Your goal:
In the passage on the cultural authority of medicine, what did people become convinced of over time?

Selected text:
In reaction to a confidence in common sense and a distrust of any perceived mysticism, which included licensures: “The development of science broke that confidence. It helped establish the cultural authority of medicine by restoring a sense of its legitimate complexity…. Science shares with the democratic temper an antagonism to all that is obscure, vague, occult, and inaccessible, but it also gives rise to complexity and specialization, which then remove knowledge from the reach of lay understanding” (59).

Over time, people became convinced of the “growing complexity of medical science and the limits of lay competence. Every man, it became clear, could not be his own physician. The democratic interregnum of the nineteenth century was a period of transition, when the traditional forms of mystification had broken down and the modern fortress of objectivity had not yet been built” (59).

Data shown:
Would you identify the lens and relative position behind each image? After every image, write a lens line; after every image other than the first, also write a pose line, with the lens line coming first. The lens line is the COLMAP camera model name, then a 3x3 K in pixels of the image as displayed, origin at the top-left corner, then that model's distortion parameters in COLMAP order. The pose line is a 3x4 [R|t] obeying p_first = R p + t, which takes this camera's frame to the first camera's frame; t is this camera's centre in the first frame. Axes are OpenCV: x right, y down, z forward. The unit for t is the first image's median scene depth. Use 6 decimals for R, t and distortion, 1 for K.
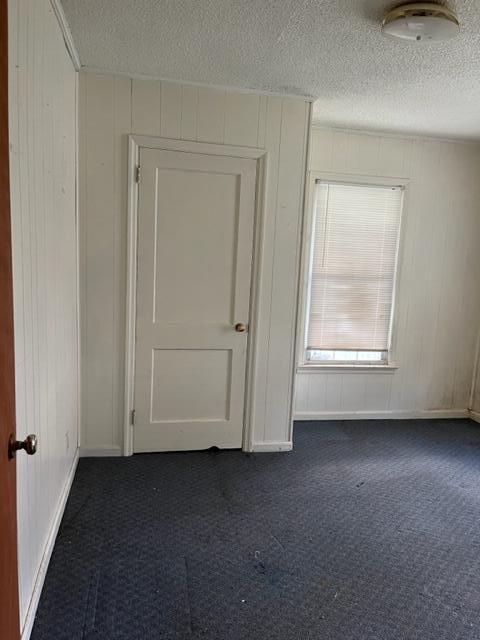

Response box:
The growing complexity of medical science and the limits of lay competence.